OUR BRAND IS CRISIS

– Film Review by Cate Marquis –

‘Our Brand Is Crisis’ highlights political campaign hijinx

Sandra Bullock stars as a political campaign consultant hired by a Bolivian candidate running for president. Under her mix of message massaging and Karl Rove-type dirty tricks, she does everything she can to get her candidate in office, regardless of who he is or what he might actually do once elected. Not her job.

Based on a documentary about a real election, “Our Brand Is Crisis” is being marketed as a comedy. It is not, although it has moments of humor, especially the ironic kind. The film actually is more like “Argo,” producers Grant Heslov and George Clooney’s previous film. Bullock’s character Jane Bodine, nicknamed Calamity Jane, is a relentless gun-for-hire campaigner, known for her innovative ideas, although her results are mixed. Billy Bob Thornton plays her real adversary, Pat Candy, the consultant for the race’s front-runner, a populist who is promising a greater voice for the country’s large American Indian population. Jane’s candidate is a disgraced ex-president, a wealthy man with ties to the IMF who is anything but populist.

Jane actually is not concerned with who her candidate is or what he stands for – all that matters is finding a hook to sell him. She finds it in his hot-temper, crafting a message of him as the tough guy needed to deal with the “crisis,” the brand they sell to voters.

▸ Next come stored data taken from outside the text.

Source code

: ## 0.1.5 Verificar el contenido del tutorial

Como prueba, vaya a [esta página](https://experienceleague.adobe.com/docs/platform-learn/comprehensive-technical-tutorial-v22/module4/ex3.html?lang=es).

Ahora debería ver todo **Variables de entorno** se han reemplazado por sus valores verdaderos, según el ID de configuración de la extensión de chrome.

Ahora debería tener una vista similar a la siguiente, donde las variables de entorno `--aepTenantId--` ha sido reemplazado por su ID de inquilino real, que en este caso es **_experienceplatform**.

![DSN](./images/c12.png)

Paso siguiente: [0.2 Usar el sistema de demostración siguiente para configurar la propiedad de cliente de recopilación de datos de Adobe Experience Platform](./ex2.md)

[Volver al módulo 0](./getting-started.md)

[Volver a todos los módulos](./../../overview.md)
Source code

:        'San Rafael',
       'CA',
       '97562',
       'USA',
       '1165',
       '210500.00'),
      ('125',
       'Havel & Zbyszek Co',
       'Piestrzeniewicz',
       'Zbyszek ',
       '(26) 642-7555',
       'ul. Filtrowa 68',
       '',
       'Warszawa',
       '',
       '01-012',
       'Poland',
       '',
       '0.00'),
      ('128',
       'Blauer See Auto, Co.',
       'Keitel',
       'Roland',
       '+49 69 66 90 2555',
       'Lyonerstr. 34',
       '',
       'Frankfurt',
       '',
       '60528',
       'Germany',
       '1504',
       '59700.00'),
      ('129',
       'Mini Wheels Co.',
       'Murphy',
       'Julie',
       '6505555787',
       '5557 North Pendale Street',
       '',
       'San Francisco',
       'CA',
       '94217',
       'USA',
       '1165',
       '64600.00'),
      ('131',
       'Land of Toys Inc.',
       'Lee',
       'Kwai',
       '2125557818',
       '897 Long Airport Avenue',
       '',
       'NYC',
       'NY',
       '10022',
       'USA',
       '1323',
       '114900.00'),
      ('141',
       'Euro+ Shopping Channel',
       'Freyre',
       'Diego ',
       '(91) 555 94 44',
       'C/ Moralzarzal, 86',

Bullock does a nice job as the bright, ethically-challenged, emotionally-conflicted Jane. At the film’s start, she is living as a virtual hermit, making pottery she claims have mystical powers, until she is lured out by the chance to defeat her longtime rival Candy (Thornton). That is the contest that matters to Jane. As Candy, Thornton looks like political operator/commentator James Carville but speaks in calm, seductive, devilish tones, flirting with Bullock’s Bodine non-stop.

The campaign in this film plays out fast and wild, like a high-stakes sports contest. There is a breathtaking level of chilling cynicism as these American spin masters bring to the ruthless ugliness of U.S. politics to Bolivia. Were this just fiction, the extremes to which these political consultants go could be dismissed as Hollywood going over the top. But this story is based on real people and a country that had to grapple with the results of a real election.

Through most of the film, it shines a harsh spotlight what these campaign types have done here in the U.S. and how this toxic sludge is being exported. The switch at the end might be factual but comes across a bit as if it redeems what went before, which, of course, it cannot.

“Our Brand Is Crisis” is an intriguing if flawed film that might just fuel thought as we sink into our own presidential campaign.